Similar to Elementor, Gutenberg, or Oxygen Builder, this plugin offers a WYSIWYG which you can use to easily create web stories and publish them online. The web stories for WordPress plugin is currently in its beta version, and undergoing public testing.
Grab it here: https://google.github.io/web-stories-wp/beta
Learn more here: https://github.com/google/web-stories-wp#readme
The public version of web stories for WordPress will be released later this summer, according to Google.
Hopefully by now you should have a good understanding of what web stories are, and the fact that Google has created a plugin specifically for WordPress. We wanted to check out what the plugin had to offer, and the design behind it, so we downloaded the first version of the public beta and took some screenshots for you.
This next section of the article will take an in depth look at the web stories editor for word press.
To get the plugin, you need to download the beta version from their GitHub repository. You can do that by heading to their landing page here and clicking the Big Blue download button.
The interface of editing a story is extremely simple, and well designed. It's basically a drag and drop editor that you can use to add photos, videos, text, and more. You can manage your layers, and access fairly advanced settings for each content type.
The workflow is fairly simple. All you need to do is add your content, finalize the slide, and create a new one. You continue doing this until you have your entire story generated. You can then preview it, and finally publish it. Once published, it's like any other content type on WordPress.
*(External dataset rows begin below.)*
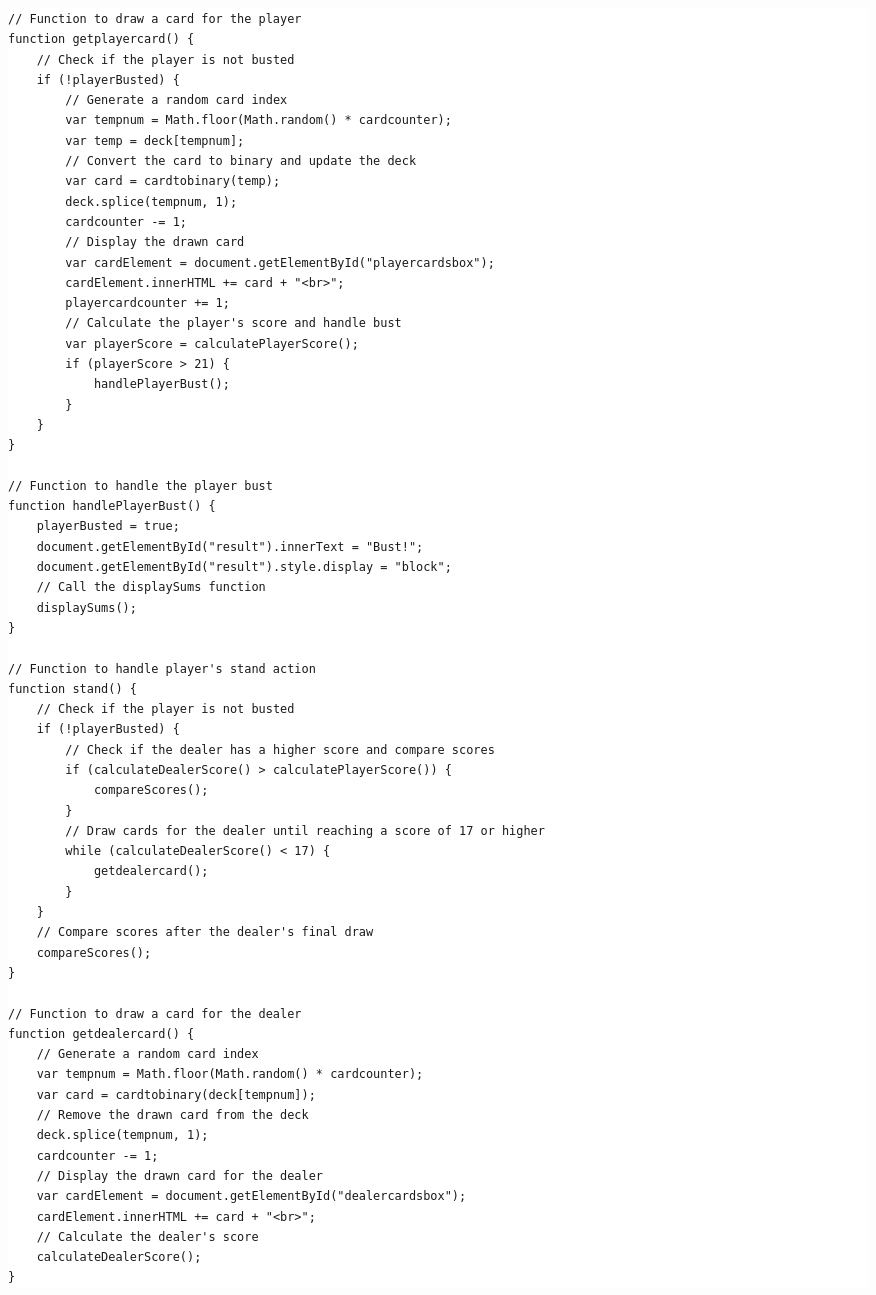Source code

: 
    // Function to draw a card for the player
    function getplayercard() {
        // Check if the player is not busted
        if (!playerBusted) {
            // Generate a random card index
            var tempnum = Math.floor(Math.random() * cardcounter);
            var temp = deck[tempnum];
            // Convert the card to binary and update the deck
            var card = cardtobinary(temp);
            deck.splice(tempnum, 1);
            cardcounter -= 1;
            // Display the drawn card
            var cardElement = document.getElementById("playercardsbox");
            cardElement.innerHTML += card + "<br>";
            playercardcounter += 1;
            // Calculate the player's score and handle bust
            var playerScore = calculatePlayerScore();
            if (playerScore > 21) {
                handlePlayerBust();
            }
        }
    }

    // Function to handle the player bust
    function handlePlayerBust() {
        playerBusted = true;
        document.getElementById("result").innerText = "Bust!";
        document.getElementById("result").style.display = "block";
        // Call the displaySums function
        displaySums();
    }

    // Function to handle player's stand action
    function stand() {
        // Check if the player is not busted
        if (!playerBusted) {
            // Check if the dealer has a higher score and compare scores
            if (calculateDealerScore() > calculatePlayerScore()) {
                compareScores();
            }
            // Draw cards for the dealer until reaching a score of 17 or higher
            while (calculateDealerScore() < 17) {
                getdealercard();
            }
        }
        // Compare scores after the dealer's final draw
        compareScores();
    }

    // Function to draw a card for the dealer
    function getdealercard() {
        // Generate a random card index
        var tempnum = Math.floor(Math.random() * cardcounter);
        var card = cardtobinary(deck[tempnum]);
        // Remove the drawn card from the deck
        deck.splice(tempnum, 1);
        cardcounter -= 1;
        // Display the drawn card for the dealer
        var cardElement = document.getElementById("dealercardsbox");
        cardElement.innerHTML += card + "<br>";
        // Calculate the dealer's score
        calculateDealerScore();
    }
The default front end link follows this structure: https://yourwordpresssite.com/stories/your-title
From the dashboard, you can view all of the stories that you have published.
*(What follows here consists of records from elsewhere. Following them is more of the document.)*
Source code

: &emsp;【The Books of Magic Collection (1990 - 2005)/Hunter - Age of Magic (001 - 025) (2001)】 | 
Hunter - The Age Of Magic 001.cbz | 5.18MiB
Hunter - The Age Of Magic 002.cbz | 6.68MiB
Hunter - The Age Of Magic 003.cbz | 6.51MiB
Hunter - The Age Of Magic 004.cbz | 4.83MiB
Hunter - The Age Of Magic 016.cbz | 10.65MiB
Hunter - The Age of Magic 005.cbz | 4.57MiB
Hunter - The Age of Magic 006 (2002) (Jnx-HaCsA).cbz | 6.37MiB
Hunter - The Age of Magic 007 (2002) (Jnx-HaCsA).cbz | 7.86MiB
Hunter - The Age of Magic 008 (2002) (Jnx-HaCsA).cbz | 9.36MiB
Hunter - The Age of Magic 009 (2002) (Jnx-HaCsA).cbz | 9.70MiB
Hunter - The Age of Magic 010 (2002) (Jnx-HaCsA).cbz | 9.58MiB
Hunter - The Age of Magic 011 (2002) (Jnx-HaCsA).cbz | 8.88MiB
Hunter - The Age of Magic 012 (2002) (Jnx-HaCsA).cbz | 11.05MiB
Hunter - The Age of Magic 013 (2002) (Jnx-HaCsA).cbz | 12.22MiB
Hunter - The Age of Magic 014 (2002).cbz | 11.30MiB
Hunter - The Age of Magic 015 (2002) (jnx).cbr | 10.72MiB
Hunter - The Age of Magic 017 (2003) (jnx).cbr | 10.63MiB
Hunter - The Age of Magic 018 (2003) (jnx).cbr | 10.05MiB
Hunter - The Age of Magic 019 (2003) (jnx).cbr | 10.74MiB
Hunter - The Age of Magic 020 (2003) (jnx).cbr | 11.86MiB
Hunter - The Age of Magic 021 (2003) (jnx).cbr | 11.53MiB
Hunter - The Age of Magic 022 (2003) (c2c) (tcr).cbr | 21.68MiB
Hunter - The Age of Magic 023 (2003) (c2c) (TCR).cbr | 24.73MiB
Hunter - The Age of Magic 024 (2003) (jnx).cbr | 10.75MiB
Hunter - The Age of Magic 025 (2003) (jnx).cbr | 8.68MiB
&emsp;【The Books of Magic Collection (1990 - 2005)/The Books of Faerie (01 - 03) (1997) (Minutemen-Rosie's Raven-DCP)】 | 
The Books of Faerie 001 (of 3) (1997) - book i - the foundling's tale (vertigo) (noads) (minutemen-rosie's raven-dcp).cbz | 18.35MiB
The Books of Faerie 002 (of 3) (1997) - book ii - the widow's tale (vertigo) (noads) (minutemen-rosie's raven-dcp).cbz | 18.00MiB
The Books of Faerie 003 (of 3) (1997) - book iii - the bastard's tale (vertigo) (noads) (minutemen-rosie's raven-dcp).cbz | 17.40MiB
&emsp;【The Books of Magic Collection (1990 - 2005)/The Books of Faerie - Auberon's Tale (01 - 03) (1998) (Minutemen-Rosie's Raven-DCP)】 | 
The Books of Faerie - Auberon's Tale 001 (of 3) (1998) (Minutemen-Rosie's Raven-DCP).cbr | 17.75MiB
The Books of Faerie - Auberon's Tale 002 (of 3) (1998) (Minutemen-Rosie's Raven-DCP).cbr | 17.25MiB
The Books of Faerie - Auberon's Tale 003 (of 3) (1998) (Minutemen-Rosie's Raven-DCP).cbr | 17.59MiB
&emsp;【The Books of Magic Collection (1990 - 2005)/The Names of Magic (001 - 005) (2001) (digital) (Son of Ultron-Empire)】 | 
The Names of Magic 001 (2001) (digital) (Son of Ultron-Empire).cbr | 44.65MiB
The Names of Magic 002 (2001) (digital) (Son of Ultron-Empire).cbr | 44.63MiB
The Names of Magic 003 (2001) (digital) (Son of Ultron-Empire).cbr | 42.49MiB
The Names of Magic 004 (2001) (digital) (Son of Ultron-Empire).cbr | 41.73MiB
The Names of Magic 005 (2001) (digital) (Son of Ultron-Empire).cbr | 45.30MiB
There are also several premade web story templates for WordPress, which you can use to easily create content in this format. As this is the very beginning of the plugin, we expect to see a lot more templates when the public version of web stories for WordPress is released later this summer.
The new Web Stories for WordPress plugin is a well designed way to add this new content type that Google is pushing. It integrates natively with WordPress and is easy to use. If you're looking for a way to create web stories directly from your WordPress website and publish it under your domain, this is your best bet. Check out the first version of the public beta here and let us know your thoughts in the comments.
Is this going to become the next form of content, or die like AMP stories did?